D’une part, il résulte de l’instruction que l’ordonnance n° 2515812 du 22 septembre 2025 a été notifiée au préfet des Hauts-de-Seine qui l’a reçue le même jour. A compter de cette date, ce dernier disposait donc d’un délai de quinze jours pour délivrer au requérant une attestation de prolongation d’instruction l’autorisant à travailler. D’autre part, M. B… fait valoir, sans être contesté par le préfet des Hauts-de-Seine qui n’a pas formulé d’observations en défense, que ce dernier n’a pas exécuté ladite ordonnance s’agissant de cette injonction. Dès lors, ce défaut d’exécution justifie que soit modifié le dispositif de cette ordonnance sur ce point. Par suite, il y a lieu d’enjoindre au préfet des Hauts-de-Seine de délivrer à M. B… une attestation de prolongation d’instruction l’autorisant à travailler dans un délai de cinq jours à compter de la notification de la présente ordonnance. Par ailleurs, dans les circonstances de l’espèce, il y a lieu d’assortir cette injonction d’une astreinte de 500 euros par jour de retard.
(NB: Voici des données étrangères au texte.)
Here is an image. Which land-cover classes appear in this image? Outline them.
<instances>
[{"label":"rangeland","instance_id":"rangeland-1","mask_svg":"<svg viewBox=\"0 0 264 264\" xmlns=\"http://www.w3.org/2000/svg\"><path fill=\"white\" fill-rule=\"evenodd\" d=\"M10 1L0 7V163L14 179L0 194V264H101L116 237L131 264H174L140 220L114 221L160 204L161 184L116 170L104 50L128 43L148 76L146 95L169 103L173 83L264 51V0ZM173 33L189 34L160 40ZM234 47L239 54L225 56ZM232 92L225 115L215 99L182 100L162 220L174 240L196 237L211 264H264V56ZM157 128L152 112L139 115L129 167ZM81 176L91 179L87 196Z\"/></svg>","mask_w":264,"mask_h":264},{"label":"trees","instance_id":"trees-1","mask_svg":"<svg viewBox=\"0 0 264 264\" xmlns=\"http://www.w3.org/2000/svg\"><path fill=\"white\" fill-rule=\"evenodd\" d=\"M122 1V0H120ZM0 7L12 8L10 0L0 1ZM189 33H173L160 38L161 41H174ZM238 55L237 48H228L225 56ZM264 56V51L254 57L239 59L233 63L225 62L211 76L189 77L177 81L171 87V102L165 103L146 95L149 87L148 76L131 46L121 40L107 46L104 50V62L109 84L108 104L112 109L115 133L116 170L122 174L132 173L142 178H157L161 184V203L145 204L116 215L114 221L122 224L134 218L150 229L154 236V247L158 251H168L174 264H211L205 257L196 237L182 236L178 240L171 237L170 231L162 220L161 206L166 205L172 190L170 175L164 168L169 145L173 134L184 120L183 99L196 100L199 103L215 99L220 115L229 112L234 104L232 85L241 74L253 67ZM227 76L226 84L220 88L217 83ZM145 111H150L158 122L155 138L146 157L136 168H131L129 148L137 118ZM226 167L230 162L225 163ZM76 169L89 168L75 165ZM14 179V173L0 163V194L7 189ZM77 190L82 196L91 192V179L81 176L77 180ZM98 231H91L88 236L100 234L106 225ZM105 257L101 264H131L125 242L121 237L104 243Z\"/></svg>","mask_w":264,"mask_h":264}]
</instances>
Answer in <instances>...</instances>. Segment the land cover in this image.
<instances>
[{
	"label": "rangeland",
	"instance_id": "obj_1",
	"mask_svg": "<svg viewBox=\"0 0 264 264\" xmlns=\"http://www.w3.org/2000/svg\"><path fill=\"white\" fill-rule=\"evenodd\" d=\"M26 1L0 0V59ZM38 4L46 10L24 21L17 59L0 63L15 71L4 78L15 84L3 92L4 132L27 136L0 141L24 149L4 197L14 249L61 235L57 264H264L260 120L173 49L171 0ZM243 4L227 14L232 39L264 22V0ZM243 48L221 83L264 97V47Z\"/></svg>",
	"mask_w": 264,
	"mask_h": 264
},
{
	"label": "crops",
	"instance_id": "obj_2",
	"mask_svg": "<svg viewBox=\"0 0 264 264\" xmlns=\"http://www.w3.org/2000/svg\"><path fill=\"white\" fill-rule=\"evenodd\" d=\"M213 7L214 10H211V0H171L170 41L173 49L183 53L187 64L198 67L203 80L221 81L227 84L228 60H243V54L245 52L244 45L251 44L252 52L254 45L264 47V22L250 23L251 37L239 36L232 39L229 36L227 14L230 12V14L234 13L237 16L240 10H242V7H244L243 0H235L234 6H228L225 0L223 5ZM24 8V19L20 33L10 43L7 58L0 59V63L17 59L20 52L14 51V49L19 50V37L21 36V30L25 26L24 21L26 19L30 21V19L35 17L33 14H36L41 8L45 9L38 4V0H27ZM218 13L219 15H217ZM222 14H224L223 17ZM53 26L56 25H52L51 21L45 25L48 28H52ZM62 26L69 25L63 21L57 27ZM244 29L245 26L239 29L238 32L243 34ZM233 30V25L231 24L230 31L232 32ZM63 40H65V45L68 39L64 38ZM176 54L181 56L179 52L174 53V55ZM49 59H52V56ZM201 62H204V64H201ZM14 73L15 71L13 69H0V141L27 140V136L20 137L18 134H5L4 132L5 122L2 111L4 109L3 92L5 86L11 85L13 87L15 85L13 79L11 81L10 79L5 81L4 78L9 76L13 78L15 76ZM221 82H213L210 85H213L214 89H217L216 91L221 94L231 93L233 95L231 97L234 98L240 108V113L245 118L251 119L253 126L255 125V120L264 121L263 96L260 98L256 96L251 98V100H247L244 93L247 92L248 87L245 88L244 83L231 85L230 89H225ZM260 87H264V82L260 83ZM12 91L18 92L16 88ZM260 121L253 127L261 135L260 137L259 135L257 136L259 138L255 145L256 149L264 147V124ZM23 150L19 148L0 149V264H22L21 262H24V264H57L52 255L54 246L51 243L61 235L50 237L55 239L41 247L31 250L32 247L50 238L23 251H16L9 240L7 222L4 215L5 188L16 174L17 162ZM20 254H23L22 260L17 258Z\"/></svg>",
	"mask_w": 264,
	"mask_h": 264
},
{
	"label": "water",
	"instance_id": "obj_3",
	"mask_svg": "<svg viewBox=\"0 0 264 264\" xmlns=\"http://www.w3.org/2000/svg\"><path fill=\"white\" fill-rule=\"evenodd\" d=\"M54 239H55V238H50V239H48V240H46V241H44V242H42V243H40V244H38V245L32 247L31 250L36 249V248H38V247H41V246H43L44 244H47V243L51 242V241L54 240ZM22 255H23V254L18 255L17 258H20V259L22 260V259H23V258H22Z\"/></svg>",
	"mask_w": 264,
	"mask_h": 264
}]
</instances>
Sur les frais liés à l’instance :
Il ressort de ce qui est énoncé au point 3 de la présente ordonnance que M. B… est admis, à titre provisoire, au bénéfice de l’aide juridictionnelle. Ainsi, son avocat peut se prévaloir des dispositions de l’article L. 761-1 du code de justice administrative et de l’article 37 de la loi du 10 juillet 1991. Par suite, il y a lieu, dans les circonstances de l’espèce, et sous réserve, d’une part, de l’admission définitive du requérant à l’aide juridictionnelle, et d’autre part, que Me Rosin, avocat de M. B…, renonce à percevoir la somme correspondant à la part contributive de l’Etat, de mettre à la charge de l’Etat une somme de 1 500 euros à verser à Me Rosin. Dans le cas où l’aide juridictionnelle ne serait pas accordée à M. B…, la somme de 1 500 euros lui sera directement versée.
O R D O N N E :
Article 1er :
M. B… est admis, à titre provisoire, au bénéfice de l’aide juridictionnelle.
Article 2 :
Il est enjoint au préfet des Hauts-de-Seine de délivrer à M. B… une attestation de prolongation d’instruction l’autorisant à travailler dans un délai de cinq jours à compter de la notification de la présente ordonnance, sous astreinte de 500 euros par jour de retard.
Article 3 :
Sous réserve de l’admission définitive de M. B… à l’aide juridictionnelle et sous réserve que Me Rosin renonce à percevoir la somme correspondant à la part contributive de l’Etat, l’Etat versera à Me Rosin, avocat de M. B…, une somme de 1 500 euros en application des dispositions du deuxième alinéa de l’article 37 de la loi du 10 juillet 1991. Dans le cas où l’aide juridictionnelle ne serait pas accordée à M. B…, la somme de 1 500 euros lui sera directement versée.
Article 4 :
Le surplus des conclusions de la requête de M. B… est rejeté.
Article 5 :
La présente ordonnance sera notifiée à M. A… B… et ministre de l’intérieur.
Copie en sera adressée au préfet des Hauts-de-Seine.
Fait à Cergy, le 10 novembre 2025.
Le juge des référés,
Signé
C. Chabauty
La République mande et ordonne au ministre de l’intérieur en ce qui le concerne
ou à tous commissaires de justice à ce requis en ce qui concerne les voies de droit commun, contre les parties privées, de pourvoir à l’exécution de la présente décision.